UK, Greek Election Anxiety May See Brexit Feed Grexit
(Reuters) - British elections in May could arguably have as much impact on euro zone stability as this month's snap poll in Greece, making for an anxious period of up to six months for European investors.
Two new themes for 2015 are already in play on financial markets: an echo of the 2011/12 euro crisis via Greek political upheaval and fears that the country might leave the currency union; and UK political risk and what the election there might say about the chances for a referendum on Britain's European Union membership.
"Grexit" and "Brexit" -- shorthand for any Greek exit from the euro and British exit from the EU -- may seem unconnected, aside from common roots in voters' disillusionment with European institutions. Their causes are different and the probability of a British departure is much higher, if years away.
Popular opposition parties in Greece blame years of deep recession on austerity demanded by euro zone sovereign creditors in return for billions of euros of loans to rescue the country from insolvency.
Speculation is growing that the anti-bailout Syriza party will win the election on Jan. 25 and try to renegotiate those loans and conditions, provoking another standoff between Athens and the rest of the euro group. This would reignite investors' fears that the tension will eventually lead to Grexit and all it entails for the euro's survival.
While Britain is outside the euro zone, popular unease with waves of immigration from new EU member states over the past decade has forced the ruling Conservatives to promise an "in/out" referendum on EU membership if they are returned to power.
What connects the two is that Brexit could inadvertently help to pave the way for Grexit, or indeed euro exits by other countries, by mapping previously uncharted waters.
There is no legal provision or framework in EU Treaties for a country to leave the euro; a decision to join the single currency was deliberately designed as an irreversible move.

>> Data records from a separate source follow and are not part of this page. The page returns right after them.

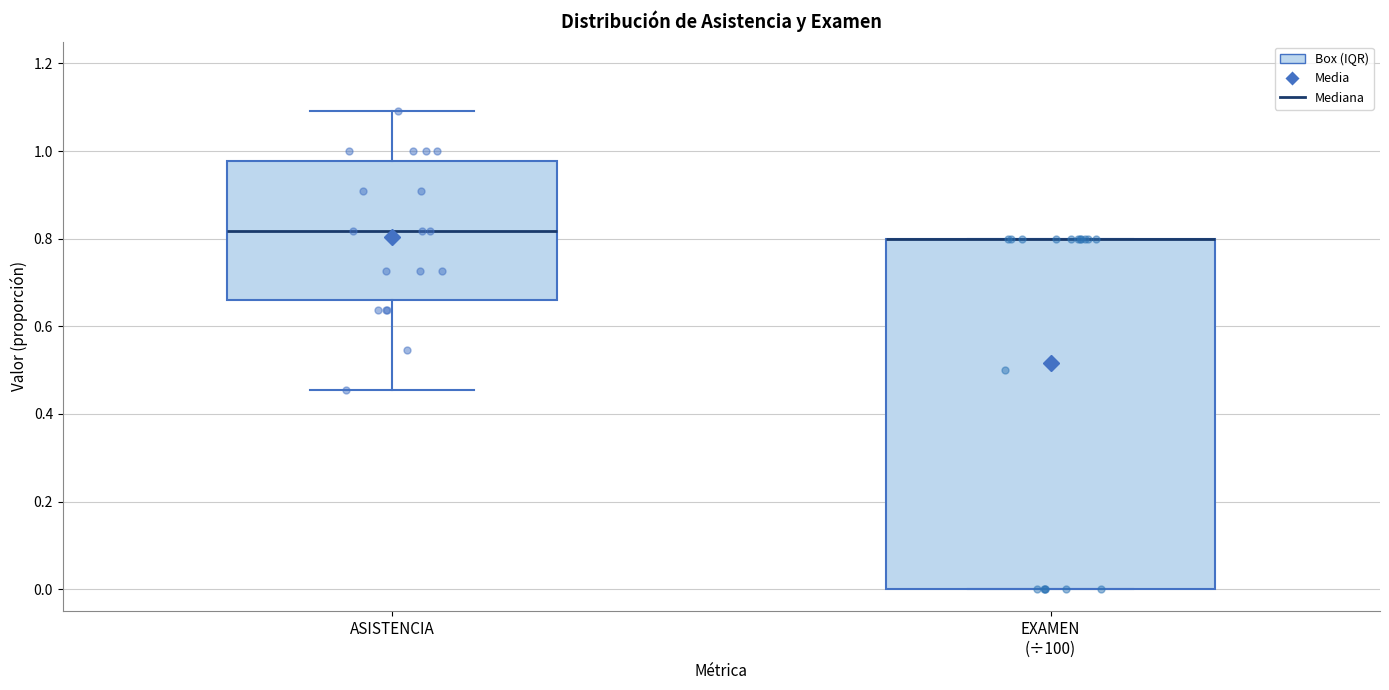

Where is the upper edge of the box for EXAMEN (÷100) on the y-axis? The values are not printed on the chart, so give them approximately, as read against the axis.

0.80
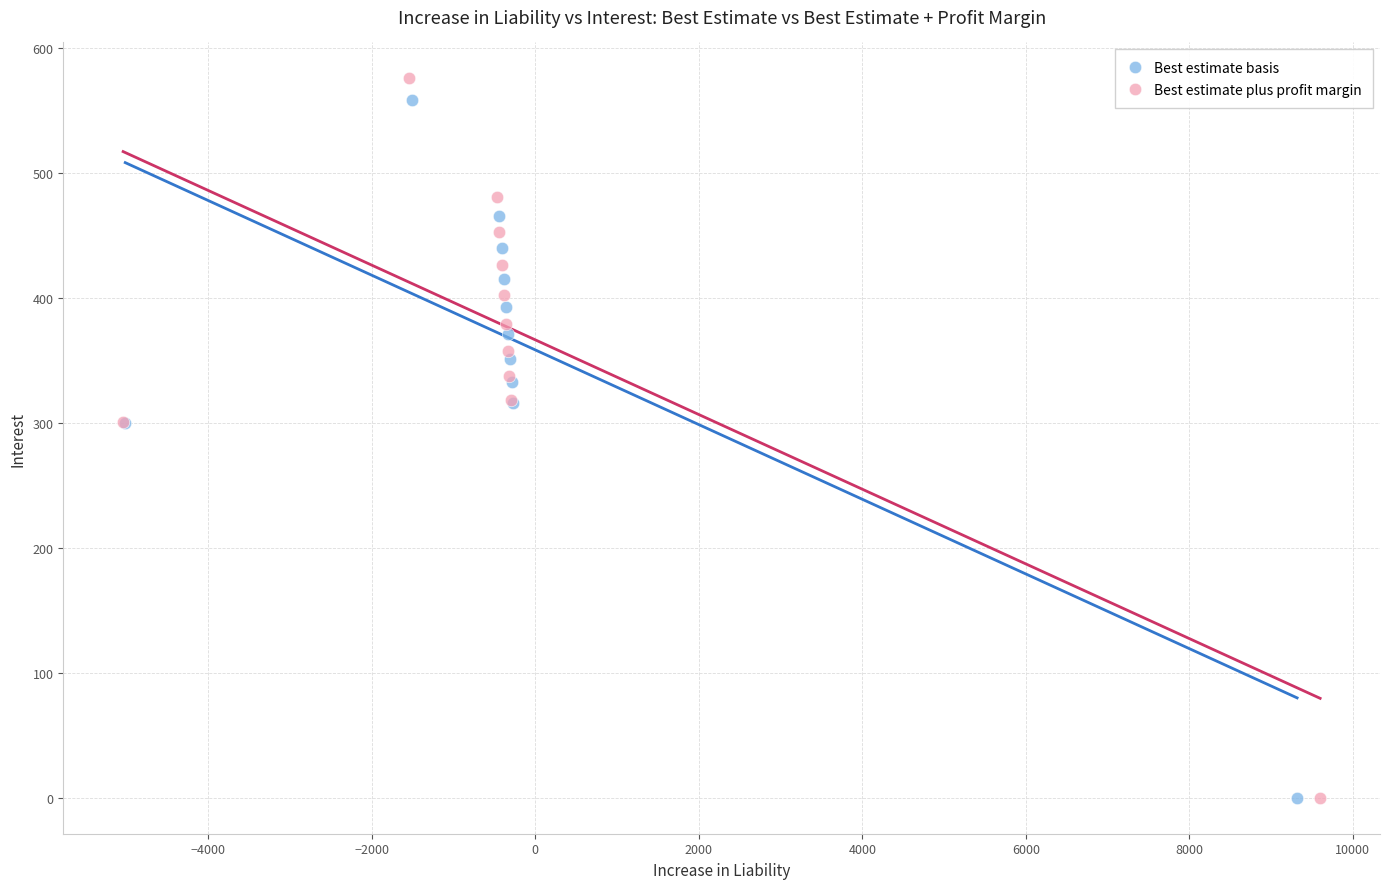

Which series has the widest spread of Y values?

Best estimate plus profit margin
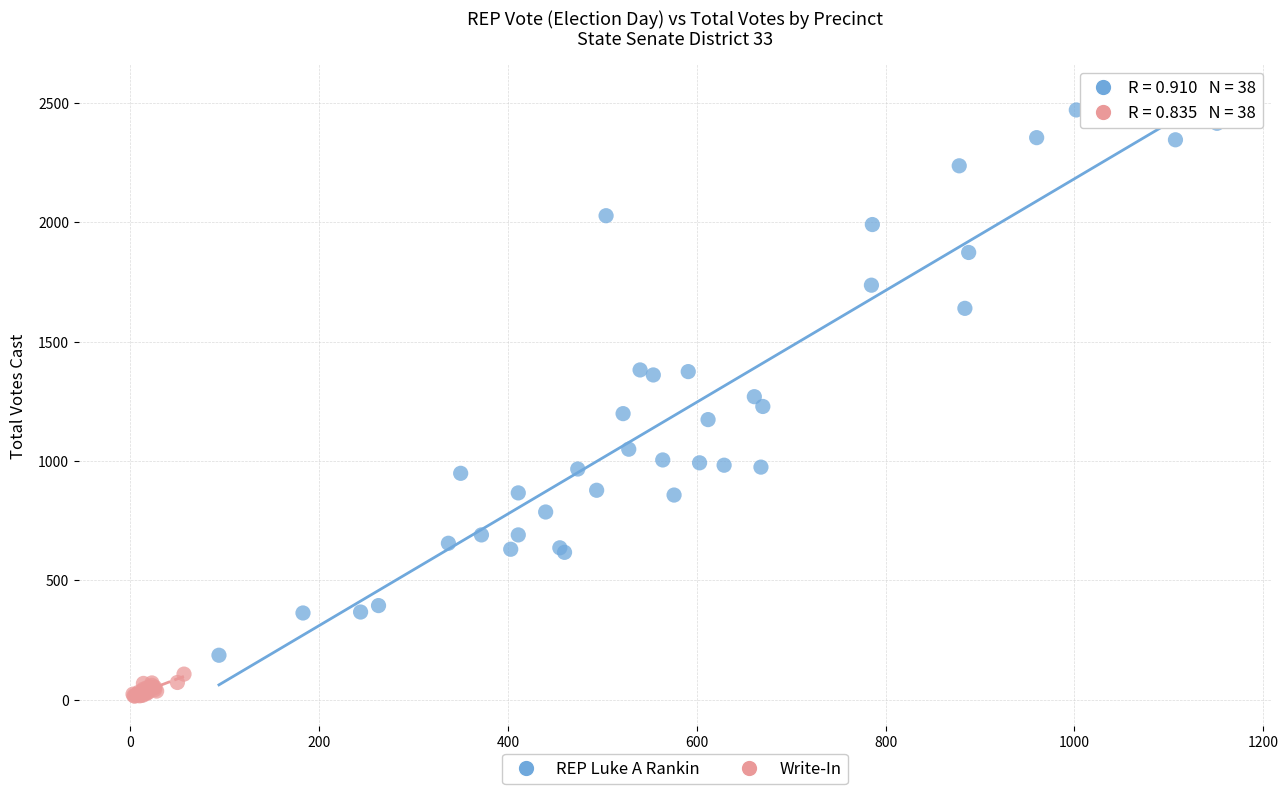

Which series has the largest Y range (max minus min)?

REP Luke A Rankin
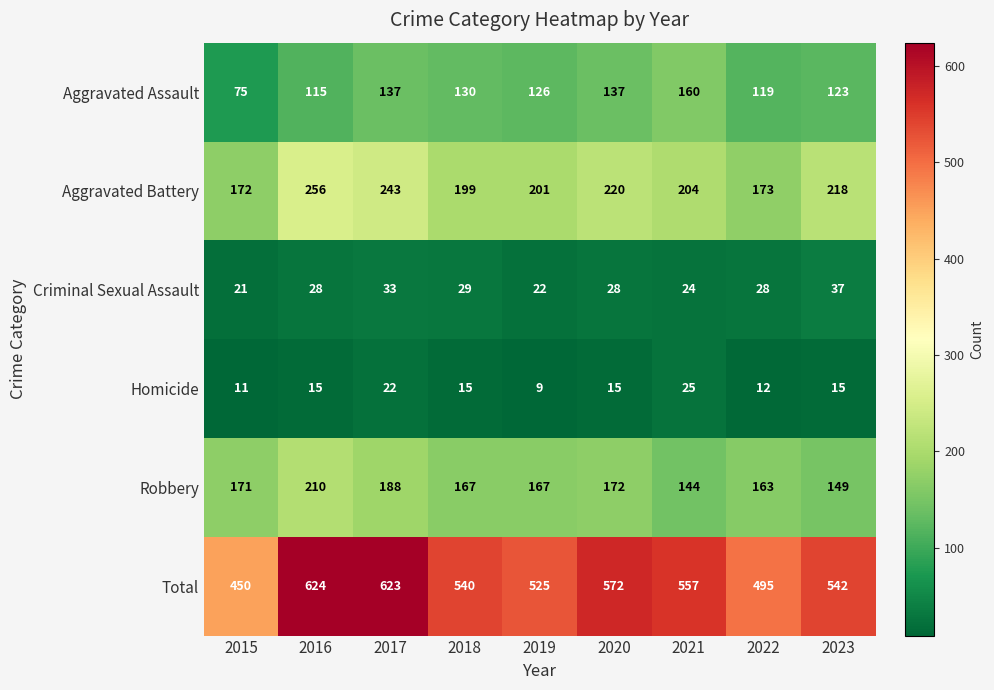

Is it true that Criminal Sexual Assault equals 37 at 2023?

True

That's not to say unilateral exit is impossible, but the absence of any agreed mechanism at the very least upped the ante in previous crisis years, magnifying the fear of the unknown and suggesting the breakdown of intra-euro relations would have to be extreme to justify defying the entire EU Council.
However, there has always been an alternative legal route to leaving the euro: leaving the EU altogether.
ARTICLE 50
Considered unthinkable by most EU countries, Article 50 of the EU's Lisbon Treaty states a member can decide to withdraw from the bloc according to its own constitutional requirements.
The article sets out notification protocols and says all treaties, presumably including commitments to the single currency, "shall cease to apply to the State in question from the date of entry into force of the withdrawal agreement or, failing that, two years after notification..."
If Prime Minister David Cameron's Conservatives win the May elections and table an EU referendum by 2017 as promised, then Britain could well be the first EU country to invoke Article 50.
Even though Goldman Sachs economists said on Tuesday that Brexit was costly and unlikely, they reckoned a Conservative election win was on the cards, despite the opposition Labor Party's lead in the polls and hosts of coalition possibilities.
Yet, opinion polls show that up to 50 percent of Britons would vote to leave the EU, meaning any Conservative election win will bring with it significant EU exit risks.
The link with Greece is that simply by leaving a path for disgruntled EU and euro zone members to take in the future, Brexit could codify what once seemed like a fanciful, unilateral action into a coherent, plausible process.
Even at the margins, it could also give countries faced with future bailout negotiations a heftier bargaining chip in what often amounts to the poker game of debt and reform talks. Push us too hard, in other words, and there is always a door to walk through.
For most countries, this still seems too drastic a route to escape the strictures of the single currency alone, throwing the baby out with the bathwater for those who prize close political ties with western Europe as well as free trade in goods and movement of capital and people.
Regardless of Syriza's stance on austerity and debt renegotiation, the party still supports euro membership. What's more, the latest public opinion polls show Greek support for the euro, let alone the EU, at more than 70 percent.
For all the media reports this week of Berlin making contingency plans for a Greek euro exit, Germany and the rest of its euro partners stress they too want Athens to remain in the currency even if more tough negotiations are necessary.
Despite the recent market volatility, investors still don't see Grexit as the most likely outcome. Economists at Germany's Commerzbank this week raised the chances of a Greek withdrawal from the euro, for example, but still put the chances at just 25 percent.
Greek 10-year government bond yields at around 9.6 percent are still a fraction of where they were at the height of the crisis, and don't come close to discounting the sort of turmoil associated with an exit, new currency and massive default.
"Nine percent yields won't protect you from anything like that fallout - this is just an expression of risk," said George Magnus, former UBS chief economist.
Yet heightened risk rather than strong convictions is just what markets everywhere, including the currency and options markets, are again trying to calibrate.
"We're not arguing that EMU exit version 2.0 deserves anything close to these 2012's risk premia... We just think that current risk premia in FX are too small for the range of possible outcomes," said JPMorgan strategist John Normand.